Conservation easements have been a pet idea of the environmental community around here. Landowners give up development rights, government gives them tax breaks, and open space remains for all to enjoy. Tim Kaine exceeded his 400,000-acre land conservation goal largely through counting up conservation easements during his term in the governor’s office. It’s been a given in certain circles that it’s way better to have an easement on a property than to see it carved up into ticky-tacky house lots.
Which (unless you’re a homebuilder or developer) is pretty inarguable. But I’d never thought about the incompatability of easements and farming until I read Salatin’s piece. He points out that since no new structures may be built on land under easement, farmers may find themselves hamstrung in developing and strengthening their operations.

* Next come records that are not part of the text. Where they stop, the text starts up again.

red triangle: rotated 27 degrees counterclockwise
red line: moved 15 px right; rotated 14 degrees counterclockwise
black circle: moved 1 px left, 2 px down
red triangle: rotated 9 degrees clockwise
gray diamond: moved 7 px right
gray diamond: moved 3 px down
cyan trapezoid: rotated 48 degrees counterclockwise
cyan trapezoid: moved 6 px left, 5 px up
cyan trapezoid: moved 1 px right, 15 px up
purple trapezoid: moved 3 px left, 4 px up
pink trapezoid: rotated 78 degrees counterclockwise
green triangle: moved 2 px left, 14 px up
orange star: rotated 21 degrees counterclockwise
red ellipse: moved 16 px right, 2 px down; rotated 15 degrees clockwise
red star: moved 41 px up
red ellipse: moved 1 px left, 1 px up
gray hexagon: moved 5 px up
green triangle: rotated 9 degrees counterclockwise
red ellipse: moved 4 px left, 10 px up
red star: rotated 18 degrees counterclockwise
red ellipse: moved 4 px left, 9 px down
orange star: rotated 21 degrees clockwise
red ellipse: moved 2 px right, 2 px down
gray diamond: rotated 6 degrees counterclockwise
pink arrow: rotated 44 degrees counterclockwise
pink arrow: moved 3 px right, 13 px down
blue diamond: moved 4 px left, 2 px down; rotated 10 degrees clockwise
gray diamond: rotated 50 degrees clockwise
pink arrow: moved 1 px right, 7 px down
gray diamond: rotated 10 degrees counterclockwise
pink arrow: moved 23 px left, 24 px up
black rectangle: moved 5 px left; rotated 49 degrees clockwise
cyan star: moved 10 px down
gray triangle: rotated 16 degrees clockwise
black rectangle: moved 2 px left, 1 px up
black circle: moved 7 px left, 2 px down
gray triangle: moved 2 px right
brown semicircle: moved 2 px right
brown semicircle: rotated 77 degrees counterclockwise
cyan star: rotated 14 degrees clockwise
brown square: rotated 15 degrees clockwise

"Economic viability [for farms] today demands value-adding, which means on-farm infrastructure like you would expect to see in Williamsburg. Too often those policing these easements want to see cows, pretty pastures, and bucolic gambrel barns without realizing that such a landscape never existed sustainably. Real profitable and ecologically sensible working farms had smokehouses, butchering facilities, housing for workers, inventory and distribution centers, and a host of other synergistic enterprises."
It’s a compelling case. Anyone else have an opinion? I can’t find the story on Flavor’s site, so you’ll have to pick up a copy (check Rev Soup) to read it for yourself.